DEHDADI DISTRICT, Balkh Province – The room is filled with women and men who have traveled from near and far to receive treatment. Even though it is so hot, in spite of ceiling fans running, that sweat is shining on their faces, they sit patiently in the waiting room of emergency services at Dehdadi 50-bed Hospital in Balkh Province.
Mohammad Rasul, 53, is one of the patients who have come to the hospital from Sheermast, a village in Dehdadi district. His traditional outfit, vest, and wrap as well as his long greying beard distinguish him from others. He decided to come to the district hospital to seek treatment after a health worker in his village told him of its good services. Dehdadi Hospital lies in
Dehdadi district in the central part of Balkh Province, about 15 kilometers from Mazar-e-Sharif. Rasul recalls the difficult times when there was no hospital: “One of our family members was due to give birth. The family was very poor and could not afford to travel to Mazar-e-Sharif city for delivery. For the safety of both mother and child, we, the neighbors, put some money together so that they could take the patient to a hospital in the city.”
Dehdadi Hospital is one of 90 health facilities in Balkh Province. Since January 2014, Dehdadi Hospital has been receiving support from the System Enhancement for Health Action in Transition (SEHAT) Program implemented by the Ministry of Public Health (MoPH), with support from the World Bank and Afghanistan Reconstruction Trust Fund (ARTF).
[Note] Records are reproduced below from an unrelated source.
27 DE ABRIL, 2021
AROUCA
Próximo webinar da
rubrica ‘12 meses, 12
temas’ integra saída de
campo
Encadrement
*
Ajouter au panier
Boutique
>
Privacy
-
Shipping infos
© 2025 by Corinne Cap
The SEHAT Program aims to expand the scope, quality, and coverage of health services provided to the population, particularly for the poor, across the country, and to enhance the Ministry of Public Health’s stewardship functions. The program supports the provision of a basic package of health services and an essential package of hospital services in both rural and urban areas. It also works towards strengthening the national health system and MoPH capacity at central and provincial levels, so it can effectively perform its stewardship functions.
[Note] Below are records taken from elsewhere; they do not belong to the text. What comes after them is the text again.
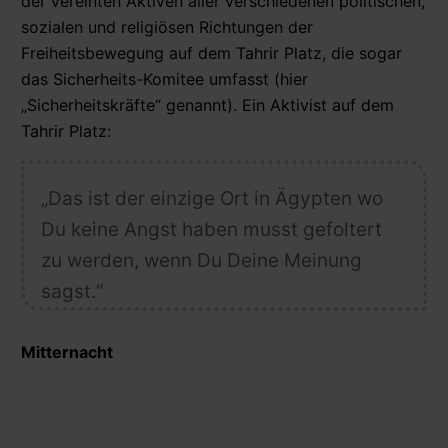
der vereinten Aktiven aller verschiedenen politischen,
sozialen und religiösen Richtungen der
Freiheitsbewegung auf dem Tahrir Platz, die sogar
das Sicherheits-Komitee umfasst (hier
„Sicherheitskräfte“ genannt). Ein Aktivist auf dem
Tahrir Platz:
„Das ist der einzige Ort in Ägypten wo
Du keine Angst haben musst gefoltert
zu werden, wenn Du Deine Meinung
sagst.“
Mitternacht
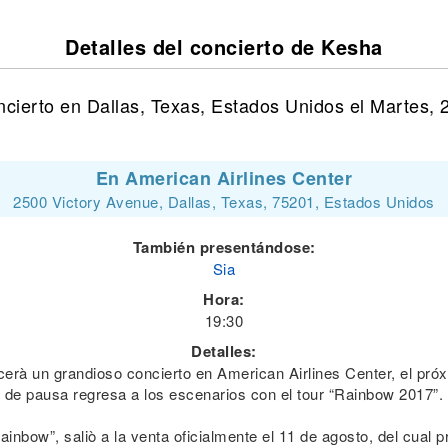
Detalles del concierto de Kesha
cierto en Dallas, Texas, Estados Unidos el Martes,
En American Airlines Center
2500 Victory Avenue, Dallas, Texas, 75201, Estados Unidos
También presentándose:
Sia
Hora:
19:30
Detalles:
erà un grandioso concierto en American Airlines Center, el pró
de pausa regresa a los escenarios con el tour “Rainbow 2017”.
Rainbow”, saliò a la venta oficialmente el 11 de agosto, del cual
Dehdadi Hospital, which employs 40 health professionals, covers a population of 150,000. The 24-hour hospital has four wards—pediatrics, internal medicine, surgery, and gynecology—where patients receive free treatment and medicines. It also has an emergency operation theatre and a 24-hour ambulance service. An average of one patient is operated on at the hospital in 24 hours.
“We receive over 200 patients every day, with 60 percent of them seeking outpatient services,” says Dr. Abdul Khaliq Azaraksh, head of Dehdadi Hospital. The hospital admits those with serious health conditions as inpatients.